SPEFL: Efficient Security and Privacy Enhanced Federated Learning Against Poisoning Attacks

Federated learning (FL) is a distributed machine learning paradigm in the Internet of Things (IoT), which allows multiple devices to collaboratively train models without leaking local data. In the open scenario of IoT, malicious devices can launch poisoning attacks to compromise the final model by submitting crafted gradients. Some previous studies defend against poisoning attacks by analyzing the statistical characteristics of plaintext gradients. However, plaintext gradients would expose private information to malicious FL devices or servers. To simultaneously resist poisoning attacks and preserve privacy, cryptography technology can be utilized to obfuscate the gradients in defense methods, but the private calculation of resisting poisoning attack methods will cause efficiency problems, especially imposing unaffordable overhead on resource-limited IoT devices. Therefore, resisting poisoning attacks efficiently while protecting privacy remains a challenge. This paper proposes a secure and privacy-enhanced FL (SPEFL) framework for efficient privacy-preserving and poisoning-resistant federated learning in IoT. We design an efficient secure computation protocol based on a three-server architecture to facilitate the cryptographic computation of large linear and complex nonlinear operators in the method against poisoning attacks.

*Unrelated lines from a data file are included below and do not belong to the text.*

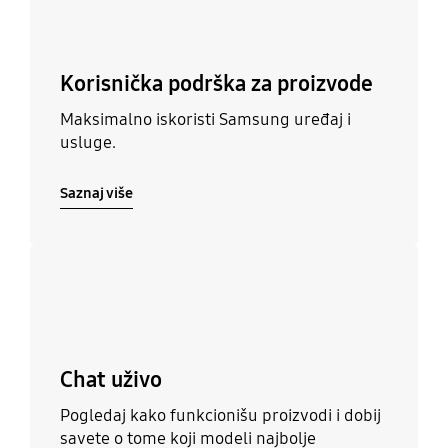
Korisnička podrška za proizvode
Maksimalno iskoristi Samsung uređaj i
usluge.
Saznaj više
Saznaj više
Chat uživo
Pogledaj kako funkcionišu proizvodi i dobij
savete o tome koji modeli najbolje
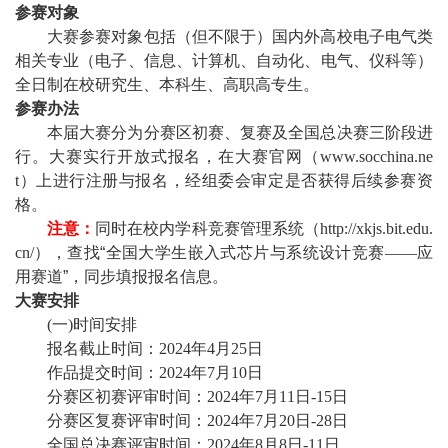
参赛对象
大赛参赛对象包括（但不限于）国内外高校电子电气类
相关专业（电子、信息、计算机、自动化、电气、仪科等）
全日制在校研究生、本科生、高职高专生。
参赛办法
本届大赛分为分赛区初赛、复赛及全国总决赛三阶段进
行。大赛实行开放式报名，在大赛官网（
www.socchina.ne
t
）上进行注册与报名，经组委会审定是否获得后续参赛资
格。
注意：
同时在校内学科竞赛管理系统（
http://xkjs.bit.edu.
cn/
），查找“
全国大学生嵌入式芯片与系统设计竞赛
——
应
用赛道
”，同步填报报名信息。
大赛安排
(
一
)
时间安排
报名截止时间：
2024
年
4
月
25
日
作品提交时间：
2024
年
7
月
10
日
分赛区初赛评审时间：
2024
年
7
月
11
日
-15
日
分赛区复赛评审时间：
2024
年
7
月
20
日
-28
日
全国总决赛评审时间：
2024
年
8
月
8
日
-11
日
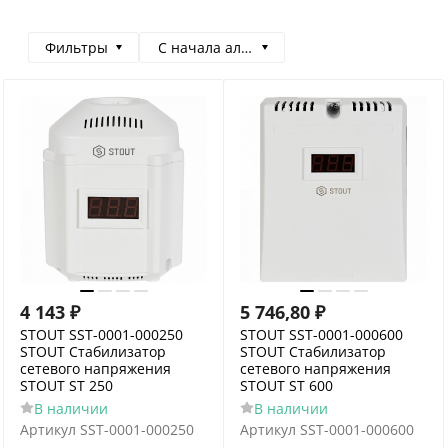
Фильтры
С начала алфавита
4 143
₽
5 746,80
₽
STOUT SST-0001-000250
STOUT SST-0001-000600
STOUT Стабилизатор
STOUT Стабилизатор
сетевого напряжения
сетевого напряжения
STOUT ST 250
STOUT ST 600
В наличии
В наличии
Артикул
SST-0001-000250
Артикул
SST-0001-000600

In SPEFL, most of the calculations are efficiently performed on the servers, which will not impose too much burden on resource-limited IoT devices. In addition, we design a security-enhanced verifiable protocol to detect the malicious behavior of the server and guarantee the correctness of FL aggregation results. Experimental and theoretical results demonstrate that SPEFL can efficiently complete FL training meanwhile guaranteeing the accuracy of the model.